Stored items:
□ □ □ □ □

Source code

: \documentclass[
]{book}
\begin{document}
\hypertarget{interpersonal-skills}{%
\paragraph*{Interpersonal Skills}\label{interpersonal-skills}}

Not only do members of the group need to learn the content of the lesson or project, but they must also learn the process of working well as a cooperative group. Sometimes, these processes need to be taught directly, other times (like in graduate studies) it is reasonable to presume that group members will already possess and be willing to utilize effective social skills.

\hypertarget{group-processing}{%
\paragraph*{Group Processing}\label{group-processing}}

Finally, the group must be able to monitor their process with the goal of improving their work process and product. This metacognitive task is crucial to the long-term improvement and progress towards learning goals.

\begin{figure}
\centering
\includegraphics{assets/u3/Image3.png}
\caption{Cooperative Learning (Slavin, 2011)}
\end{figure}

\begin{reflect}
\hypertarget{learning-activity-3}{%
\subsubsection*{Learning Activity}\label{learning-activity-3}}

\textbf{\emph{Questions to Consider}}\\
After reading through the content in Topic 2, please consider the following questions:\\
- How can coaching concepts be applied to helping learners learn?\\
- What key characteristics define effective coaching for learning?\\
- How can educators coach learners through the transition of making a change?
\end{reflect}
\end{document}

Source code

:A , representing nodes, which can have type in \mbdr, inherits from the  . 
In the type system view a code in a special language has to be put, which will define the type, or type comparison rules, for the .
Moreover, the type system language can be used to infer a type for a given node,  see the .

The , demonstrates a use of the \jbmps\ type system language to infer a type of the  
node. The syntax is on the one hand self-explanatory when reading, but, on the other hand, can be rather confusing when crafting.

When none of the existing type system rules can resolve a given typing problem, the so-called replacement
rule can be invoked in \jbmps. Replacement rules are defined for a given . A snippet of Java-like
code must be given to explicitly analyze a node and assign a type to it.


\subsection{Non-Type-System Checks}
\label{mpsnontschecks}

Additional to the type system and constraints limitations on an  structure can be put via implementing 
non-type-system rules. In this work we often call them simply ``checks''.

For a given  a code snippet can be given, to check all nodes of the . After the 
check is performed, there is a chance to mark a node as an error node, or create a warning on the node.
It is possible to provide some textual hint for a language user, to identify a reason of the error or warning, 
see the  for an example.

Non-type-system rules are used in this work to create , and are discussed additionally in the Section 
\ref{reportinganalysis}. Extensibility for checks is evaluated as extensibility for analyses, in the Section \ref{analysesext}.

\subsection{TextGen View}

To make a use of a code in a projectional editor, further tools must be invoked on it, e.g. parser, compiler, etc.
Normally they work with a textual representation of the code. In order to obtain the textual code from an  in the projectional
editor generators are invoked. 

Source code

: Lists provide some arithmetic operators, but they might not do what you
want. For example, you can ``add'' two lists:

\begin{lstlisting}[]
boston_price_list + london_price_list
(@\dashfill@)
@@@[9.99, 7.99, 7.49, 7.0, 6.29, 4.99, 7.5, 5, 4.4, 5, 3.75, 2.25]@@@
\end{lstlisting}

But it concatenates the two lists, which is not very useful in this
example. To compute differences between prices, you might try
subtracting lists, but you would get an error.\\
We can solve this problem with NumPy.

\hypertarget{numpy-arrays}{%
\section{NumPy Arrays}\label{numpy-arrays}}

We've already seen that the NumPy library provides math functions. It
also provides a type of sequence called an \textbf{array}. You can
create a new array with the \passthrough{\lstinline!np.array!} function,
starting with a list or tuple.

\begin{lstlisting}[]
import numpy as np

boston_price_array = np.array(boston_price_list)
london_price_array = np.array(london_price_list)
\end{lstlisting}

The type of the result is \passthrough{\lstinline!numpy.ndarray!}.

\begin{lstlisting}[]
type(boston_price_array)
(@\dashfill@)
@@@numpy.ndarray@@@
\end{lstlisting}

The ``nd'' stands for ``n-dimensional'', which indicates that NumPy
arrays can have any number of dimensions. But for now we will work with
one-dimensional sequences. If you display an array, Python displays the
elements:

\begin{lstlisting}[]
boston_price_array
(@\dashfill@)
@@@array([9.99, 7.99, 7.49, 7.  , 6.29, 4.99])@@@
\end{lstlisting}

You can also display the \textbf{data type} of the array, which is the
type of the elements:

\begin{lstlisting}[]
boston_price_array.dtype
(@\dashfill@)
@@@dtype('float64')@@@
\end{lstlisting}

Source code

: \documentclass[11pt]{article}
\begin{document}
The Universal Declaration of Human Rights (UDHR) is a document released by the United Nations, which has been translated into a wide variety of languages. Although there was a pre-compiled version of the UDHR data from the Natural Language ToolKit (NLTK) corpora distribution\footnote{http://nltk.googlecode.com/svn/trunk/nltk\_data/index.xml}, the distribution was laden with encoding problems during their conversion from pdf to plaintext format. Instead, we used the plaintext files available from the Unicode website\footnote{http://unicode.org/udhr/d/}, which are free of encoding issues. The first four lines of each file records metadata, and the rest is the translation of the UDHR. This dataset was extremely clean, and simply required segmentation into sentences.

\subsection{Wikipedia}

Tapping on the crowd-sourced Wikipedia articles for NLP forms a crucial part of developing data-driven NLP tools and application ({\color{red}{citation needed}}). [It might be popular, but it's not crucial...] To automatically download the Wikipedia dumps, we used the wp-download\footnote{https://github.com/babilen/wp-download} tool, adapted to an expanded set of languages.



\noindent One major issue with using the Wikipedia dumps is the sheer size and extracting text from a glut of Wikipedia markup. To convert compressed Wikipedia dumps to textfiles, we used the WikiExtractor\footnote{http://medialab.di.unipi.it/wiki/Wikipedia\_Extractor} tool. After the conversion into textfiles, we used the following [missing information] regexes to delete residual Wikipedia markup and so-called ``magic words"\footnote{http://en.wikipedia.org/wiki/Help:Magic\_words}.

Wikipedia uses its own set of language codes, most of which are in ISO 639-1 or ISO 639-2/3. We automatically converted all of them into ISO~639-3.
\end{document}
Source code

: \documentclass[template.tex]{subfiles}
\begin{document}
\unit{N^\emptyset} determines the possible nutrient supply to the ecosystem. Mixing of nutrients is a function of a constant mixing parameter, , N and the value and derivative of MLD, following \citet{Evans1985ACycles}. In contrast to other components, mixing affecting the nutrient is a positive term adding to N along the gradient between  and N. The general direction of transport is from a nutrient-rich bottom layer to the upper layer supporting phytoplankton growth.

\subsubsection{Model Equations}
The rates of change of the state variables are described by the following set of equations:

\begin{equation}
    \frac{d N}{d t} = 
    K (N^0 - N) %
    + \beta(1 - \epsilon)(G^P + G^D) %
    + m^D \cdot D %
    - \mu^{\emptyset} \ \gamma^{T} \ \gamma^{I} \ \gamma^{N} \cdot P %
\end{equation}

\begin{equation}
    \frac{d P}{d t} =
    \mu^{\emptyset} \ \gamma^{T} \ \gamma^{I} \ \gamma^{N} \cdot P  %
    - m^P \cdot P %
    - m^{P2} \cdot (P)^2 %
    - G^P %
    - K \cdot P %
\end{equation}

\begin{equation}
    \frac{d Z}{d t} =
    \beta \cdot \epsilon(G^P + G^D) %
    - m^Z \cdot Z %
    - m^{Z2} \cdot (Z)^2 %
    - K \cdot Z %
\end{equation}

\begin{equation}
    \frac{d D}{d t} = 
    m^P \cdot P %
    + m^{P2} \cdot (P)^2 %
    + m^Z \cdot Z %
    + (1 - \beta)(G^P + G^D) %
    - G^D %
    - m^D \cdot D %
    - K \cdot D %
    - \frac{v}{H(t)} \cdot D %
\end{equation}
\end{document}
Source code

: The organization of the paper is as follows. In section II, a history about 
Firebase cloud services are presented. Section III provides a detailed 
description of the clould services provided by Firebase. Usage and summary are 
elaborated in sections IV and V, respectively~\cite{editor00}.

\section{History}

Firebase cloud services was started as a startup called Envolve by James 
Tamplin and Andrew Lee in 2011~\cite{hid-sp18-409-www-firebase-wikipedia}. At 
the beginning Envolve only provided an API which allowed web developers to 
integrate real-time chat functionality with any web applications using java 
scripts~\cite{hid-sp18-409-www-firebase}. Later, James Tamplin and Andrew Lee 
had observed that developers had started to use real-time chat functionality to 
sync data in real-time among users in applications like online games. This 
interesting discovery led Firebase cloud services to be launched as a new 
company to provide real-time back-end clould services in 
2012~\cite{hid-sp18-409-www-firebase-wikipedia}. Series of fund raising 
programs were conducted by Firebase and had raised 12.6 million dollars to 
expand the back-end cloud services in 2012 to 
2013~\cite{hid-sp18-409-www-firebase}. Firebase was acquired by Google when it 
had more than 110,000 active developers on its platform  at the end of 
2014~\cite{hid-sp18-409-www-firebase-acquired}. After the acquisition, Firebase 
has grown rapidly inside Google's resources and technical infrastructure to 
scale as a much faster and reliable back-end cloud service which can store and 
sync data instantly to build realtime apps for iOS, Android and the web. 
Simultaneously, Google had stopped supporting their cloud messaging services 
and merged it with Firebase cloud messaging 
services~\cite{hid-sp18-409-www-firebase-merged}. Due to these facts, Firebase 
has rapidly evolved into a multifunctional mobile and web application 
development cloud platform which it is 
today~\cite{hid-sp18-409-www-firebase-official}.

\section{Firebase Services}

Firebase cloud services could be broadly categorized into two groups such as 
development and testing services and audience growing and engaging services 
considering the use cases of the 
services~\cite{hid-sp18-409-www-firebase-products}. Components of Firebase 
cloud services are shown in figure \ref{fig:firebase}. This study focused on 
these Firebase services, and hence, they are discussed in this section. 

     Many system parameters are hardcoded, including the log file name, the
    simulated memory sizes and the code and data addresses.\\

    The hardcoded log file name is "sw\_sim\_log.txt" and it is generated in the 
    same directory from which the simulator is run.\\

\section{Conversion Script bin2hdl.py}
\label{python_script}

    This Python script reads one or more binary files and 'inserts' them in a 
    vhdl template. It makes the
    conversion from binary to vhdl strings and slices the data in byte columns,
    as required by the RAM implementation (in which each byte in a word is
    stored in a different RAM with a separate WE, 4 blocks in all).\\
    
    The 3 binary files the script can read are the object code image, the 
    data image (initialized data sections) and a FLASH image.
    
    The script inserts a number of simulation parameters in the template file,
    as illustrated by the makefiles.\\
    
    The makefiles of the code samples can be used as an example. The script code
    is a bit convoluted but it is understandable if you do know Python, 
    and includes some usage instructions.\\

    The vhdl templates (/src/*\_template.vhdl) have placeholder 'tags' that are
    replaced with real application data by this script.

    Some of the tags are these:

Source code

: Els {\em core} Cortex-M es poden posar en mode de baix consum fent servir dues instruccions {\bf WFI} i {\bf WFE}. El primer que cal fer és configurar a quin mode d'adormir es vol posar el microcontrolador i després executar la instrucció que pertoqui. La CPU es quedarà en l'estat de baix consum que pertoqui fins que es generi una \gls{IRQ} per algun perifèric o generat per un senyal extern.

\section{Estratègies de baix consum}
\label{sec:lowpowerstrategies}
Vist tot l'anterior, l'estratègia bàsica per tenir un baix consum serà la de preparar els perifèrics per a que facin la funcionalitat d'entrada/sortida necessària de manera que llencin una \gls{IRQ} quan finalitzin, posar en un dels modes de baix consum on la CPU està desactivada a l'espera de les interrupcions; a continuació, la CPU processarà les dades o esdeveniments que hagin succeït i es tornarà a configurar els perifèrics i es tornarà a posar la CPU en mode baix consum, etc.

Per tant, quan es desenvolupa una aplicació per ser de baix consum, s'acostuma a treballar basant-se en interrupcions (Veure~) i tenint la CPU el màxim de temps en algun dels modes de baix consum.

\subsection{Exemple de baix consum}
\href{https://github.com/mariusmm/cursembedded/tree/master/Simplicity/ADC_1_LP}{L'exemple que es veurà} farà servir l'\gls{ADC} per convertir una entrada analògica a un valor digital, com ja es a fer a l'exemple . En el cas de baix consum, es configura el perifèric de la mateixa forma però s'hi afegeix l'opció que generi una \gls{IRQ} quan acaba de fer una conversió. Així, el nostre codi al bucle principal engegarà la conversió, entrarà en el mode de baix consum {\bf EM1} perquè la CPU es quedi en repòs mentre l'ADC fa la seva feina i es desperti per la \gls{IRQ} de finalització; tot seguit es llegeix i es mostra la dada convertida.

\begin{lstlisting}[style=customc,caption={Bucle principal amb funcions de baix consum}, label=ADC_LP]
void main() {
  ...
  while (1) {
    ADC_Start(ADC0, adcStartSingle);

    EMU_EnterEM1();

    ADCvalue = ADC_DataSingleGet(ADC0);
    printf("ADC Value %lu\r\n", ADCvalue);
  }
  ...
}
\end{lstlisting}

□ □ □ □ □

Directive - Each line above that includes the word "warning" is to be copied.

Solved exercise -
check is performed, there is a chance to mark a node as an error node, or create a warning on the node.
It is possible to provide some textual hint for a language user, to identify a reason of the error or warning, 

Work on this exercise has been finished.